**Supplied material**
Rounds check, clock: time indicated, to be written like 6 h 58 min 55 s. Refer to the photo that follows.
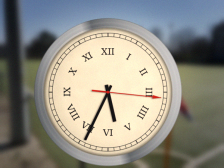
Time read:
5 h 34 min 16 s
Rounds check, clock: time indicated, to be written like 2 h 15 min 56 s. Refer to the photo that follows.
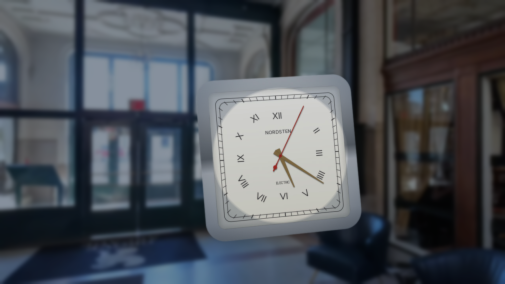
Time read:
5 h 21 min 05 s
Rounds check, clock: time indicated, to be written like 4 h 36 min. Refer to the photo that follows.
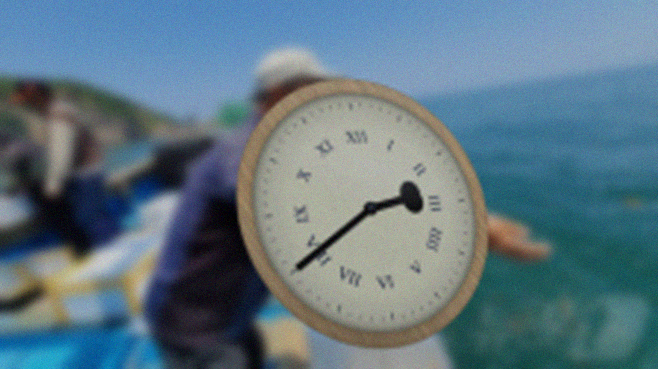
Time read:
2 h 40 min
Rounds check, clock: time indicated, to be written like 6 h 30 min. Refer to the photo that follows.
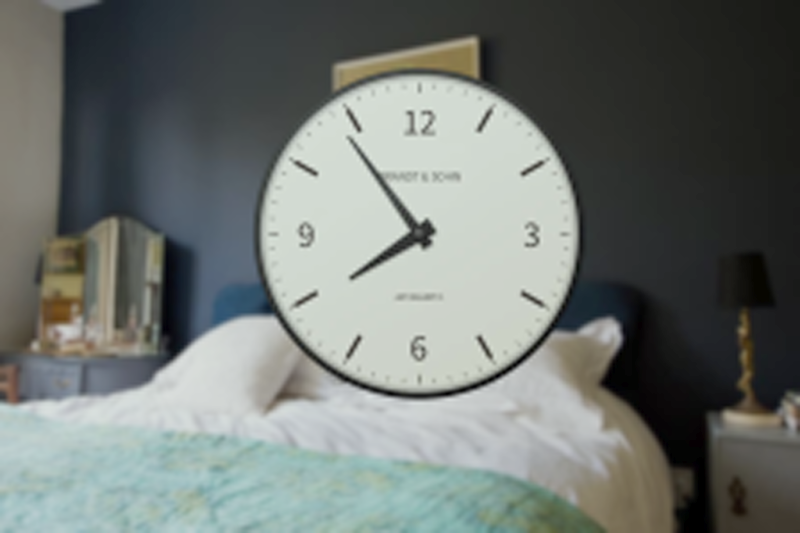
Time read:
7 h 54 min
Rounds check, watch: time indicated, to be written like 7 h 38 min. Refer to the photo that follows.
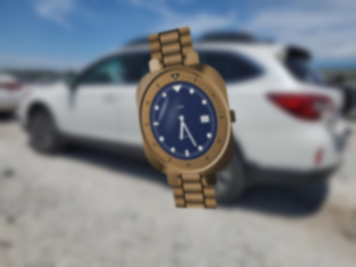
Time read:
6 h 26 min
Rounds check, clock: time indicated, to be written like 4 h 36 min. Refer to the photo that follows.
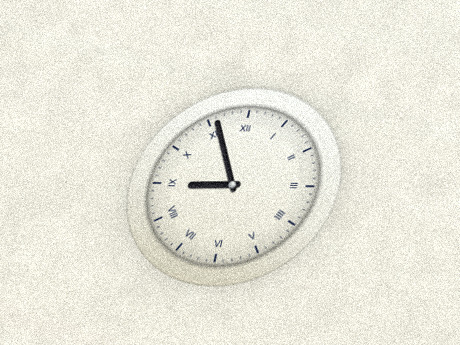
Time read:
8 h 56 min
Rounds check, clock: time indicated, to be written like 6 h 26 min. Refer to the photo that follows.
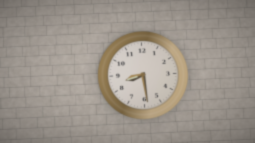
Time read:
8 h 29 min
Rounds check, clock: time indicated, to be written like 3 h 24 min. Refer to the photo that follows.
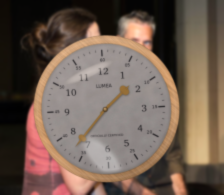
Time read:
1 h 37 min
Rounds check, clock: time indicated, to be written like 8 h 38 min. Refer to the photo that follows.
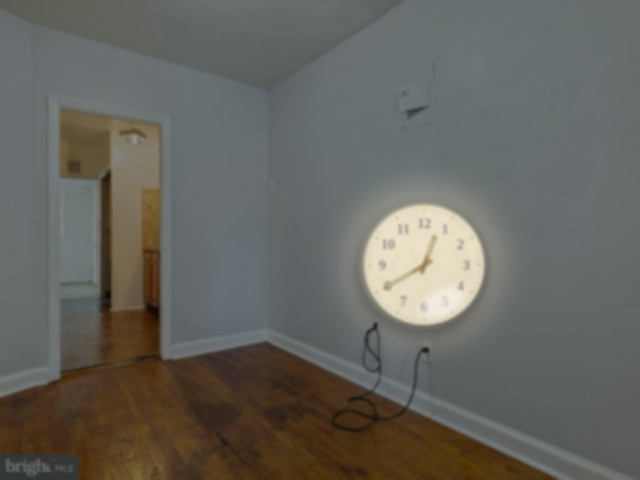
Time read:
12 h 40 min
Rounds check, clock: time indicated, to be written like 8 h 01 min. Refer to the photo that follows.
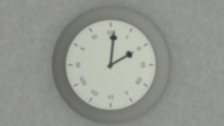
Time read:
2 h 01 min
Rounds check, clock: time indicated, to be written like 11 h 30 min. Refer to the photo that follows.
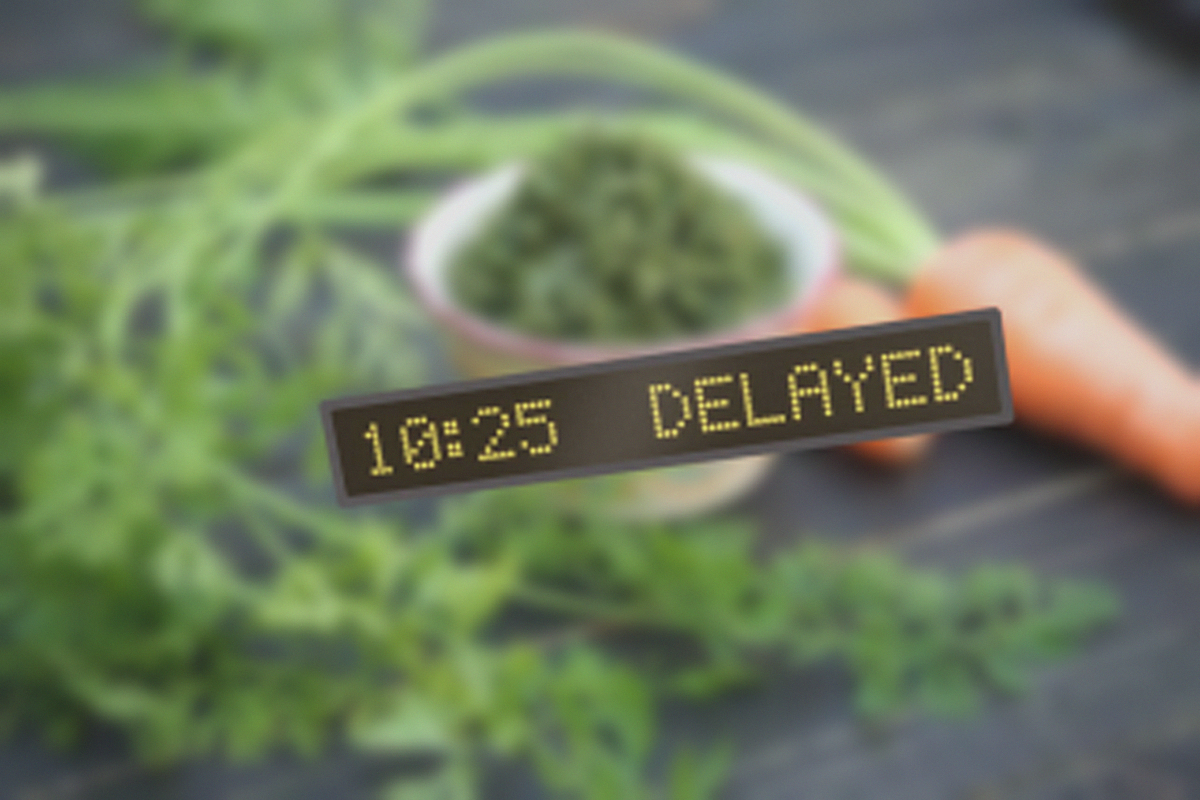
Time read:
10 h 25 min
---
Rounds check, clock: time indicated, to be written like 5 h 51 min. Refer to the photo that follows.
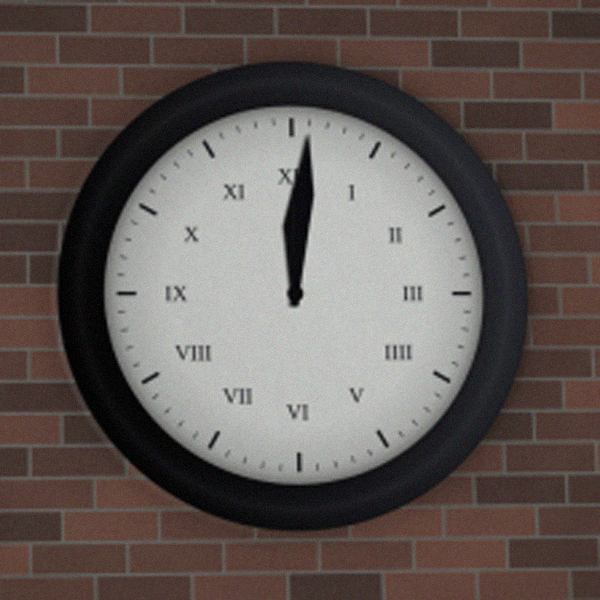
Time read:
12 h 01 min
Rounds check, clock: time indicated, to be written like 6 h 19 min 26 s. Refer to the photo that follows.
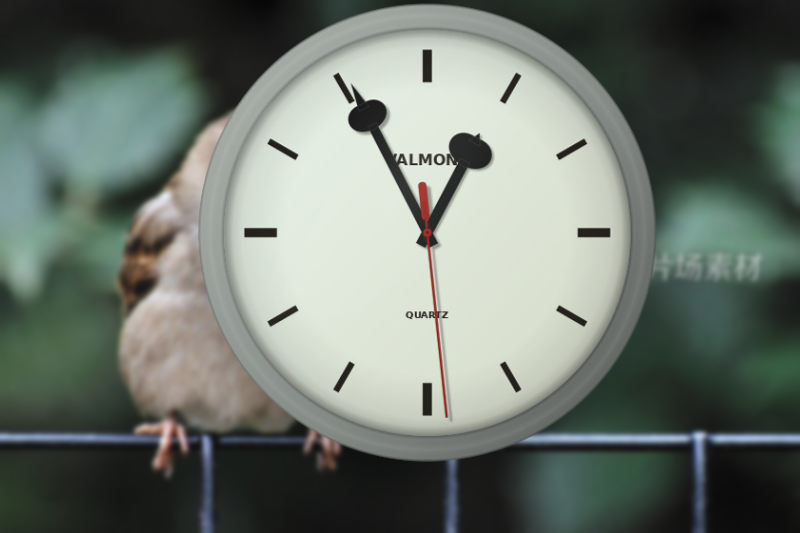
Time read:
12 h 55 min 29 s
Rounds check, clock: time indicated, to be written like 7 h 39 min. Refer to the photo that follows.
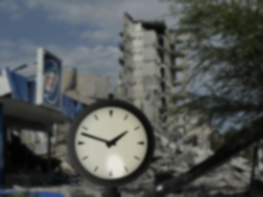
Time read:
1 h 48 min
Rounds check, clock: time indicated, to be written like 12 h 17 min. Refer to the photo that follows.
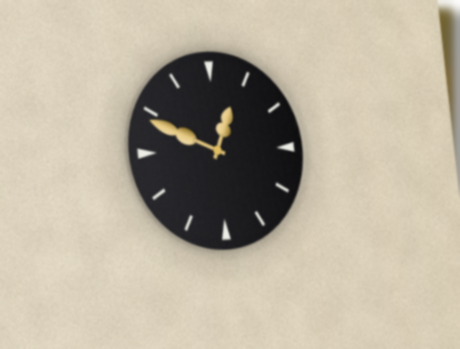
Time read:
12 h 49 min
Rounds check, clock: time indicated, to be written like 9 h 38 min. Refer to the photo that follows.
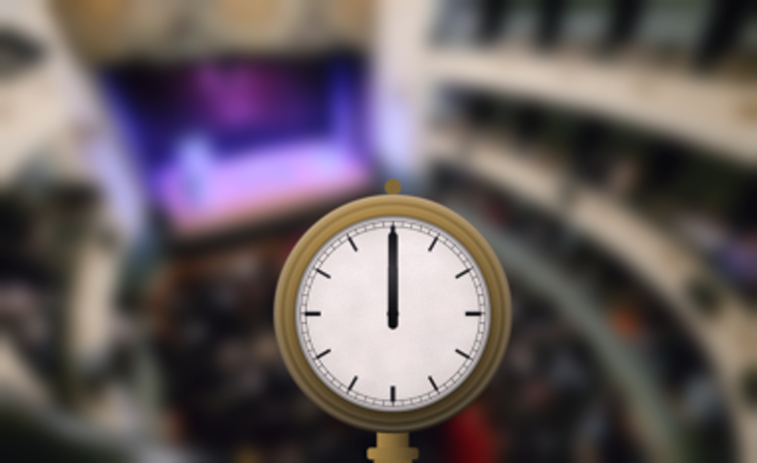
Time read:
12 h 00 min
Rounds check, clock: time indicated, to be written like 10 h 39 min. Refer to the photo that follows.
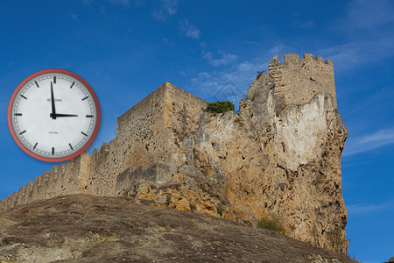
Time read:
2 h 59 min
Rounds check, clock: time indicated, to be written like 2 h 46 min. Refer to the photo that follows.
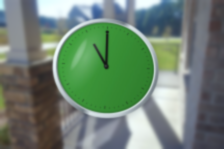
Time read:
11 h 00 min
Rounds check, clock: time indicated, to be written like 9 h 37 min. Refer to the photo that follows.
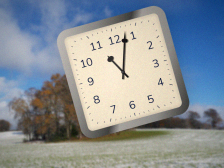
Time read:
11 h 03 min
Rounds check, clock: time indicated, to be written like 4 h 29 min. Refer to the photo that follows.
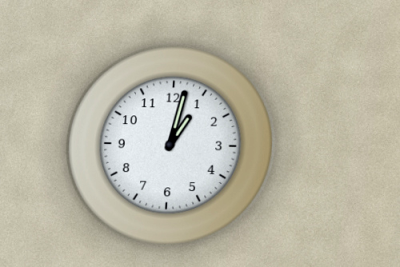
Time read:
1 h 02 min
...
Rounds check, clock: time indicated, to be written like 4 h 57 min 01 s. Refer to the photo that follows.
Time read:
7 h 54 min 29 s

**Written problem**
Rewrite the records as a numbered list without blank lines, starting at the line that contains "Rounds check, watch: time" and ending at the line that contains "10 h 25 min", both included. Leave the pictures out.

**Finished exercise**
1. Rounds check, watch: time indicated, to be written like 7 h 38 min. Refer to the photo that follows.
2. Time read:
3. 6 h 26 min
4. Rounds check, clock: time indicated, to be written like 4 h 36 min. Refer to the photo that follows.
5. Time read:
6. 8 h 56 min
7. Rounds check, clock: time indicated, to be written like 6 h 26 min. Refer to the photo that follows.
8. Time read:
9. 8 h 29 min
10. Rounds check, clock: time indicated, to be written like 3 h 24 min. Refer to the photo that follows.
11. Time read:
12. 1 h 37 min
13. Rounds check, clock: time indicated, to be written like 8 h 38 min. Refer to the photo that follows.
14. Time read:
15. 12 h 40 min
16. Rounds check, clock: time indicated, to be written like 8 h 01 min. Refer to the photo that follows.
17. Time read:
18. 2 h 01 min
19. Rounds check, clock: time indicated, to be written like 11 h 30 min. Refer to the photo that follows.
20. Time read:
21. 10 h 25 min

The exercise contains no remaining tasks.